Right now, the main FATE machine is a meager 2.13 GHz Core 2 Duo. But I can envision upgrading it to a faster quad-core. Scalability is what I’m driving at here.

So far, so good. But there are a few implementation details. The PowerPC configurations will naturally require more time for testing than the x86 configurations. Thus, when there is a new revision available, the PowerPC build jobs should be queued up first so that they can get built first and move into the PowerPC job queue for earlier testing.

How to manage directories for this? Individual configuration’s builds would go into their own directories, which would clean themselves up after the fact. Ideally, I want to stay with one build tree here. This is important because if the source directory path changes at all, the ccache is invalidated which really slows down this whole operation. But that implies that the FATE installation is not allowed to move on from a particular revision until all (26 in this case) configurations have been tested. What if the 6 PowerPC configs lag behind the the 20 x86 configurations? Vice versa? Much more likely, what if there is a network or machine problem and the script can’t connect to the PowerPC machine? That blocks the whole operation.

It seems that there are times when the script needs to intelligently decide whether to leave certain configurations behind so that the entire set of configurations do not get too far behind. This implies separate source trees. In order to mitigate the ccache impact, experiment with fooling ccache using relative paths. Copy iterations of source tree to, e.g., ‘source/svn12345/ffmpeg’ or ‘source/12346/ffmpeg’, change directory into that source directory, create the individual build directories beneath that tree, and configure with a relative path. Perform reference counting on the tree to track how many configurations are using it and trash the whole thing when the last configuration is complete.

So I think I’m going with a multithreaded approach for this instead of a multiprocess approach.
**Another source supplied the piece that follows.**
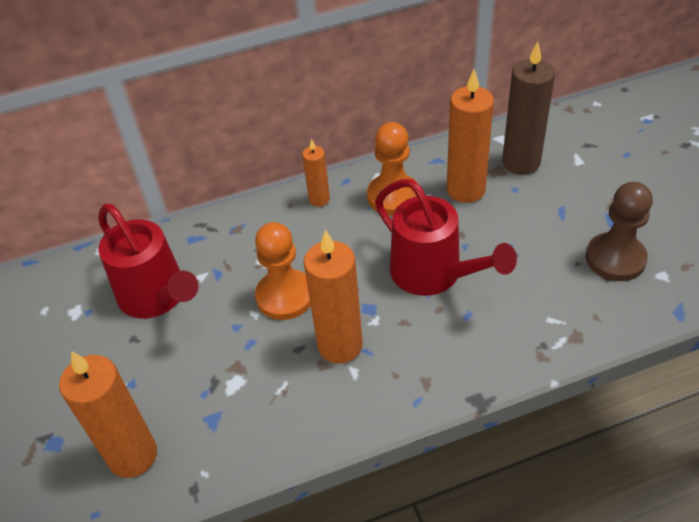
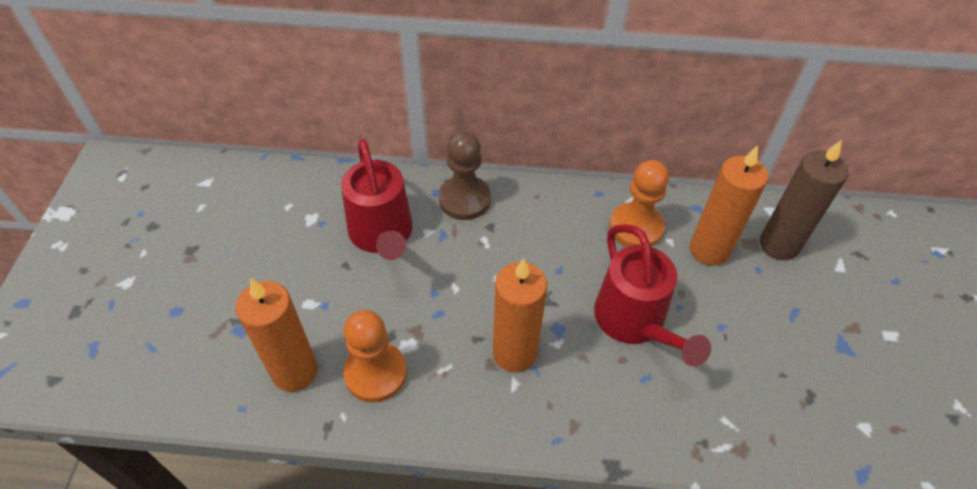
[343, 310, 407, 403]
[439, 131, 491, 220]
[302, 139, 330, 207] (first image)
Multithreaded seems to lend itself best to this task. My biggest misgiving was SQLite’s grave warning against threads in general, implying that it can be dangerous to use SQLite in a multithreaded program. My best understanding, however, is that trouble can arise if a script opens an SQLite handle in one thread and tries to use the handle in another thread. I don’t plan to do that. Each thread will manage its unique handles. This shouldn’t be any different from a single-threaded program managing multiple handles to SQLite for some reason. I don’t think there is any restriction on such usage.

And finally, it will make sense to move the results logging phase into a separate thread. That means, when the server starts acting up (as myself and various other testers have experienced), it won’t block the entire testing operation.

Feedback always welcome, though not necessarily always incorporated. I am still considering how the periodic task infrastructure will fit into this.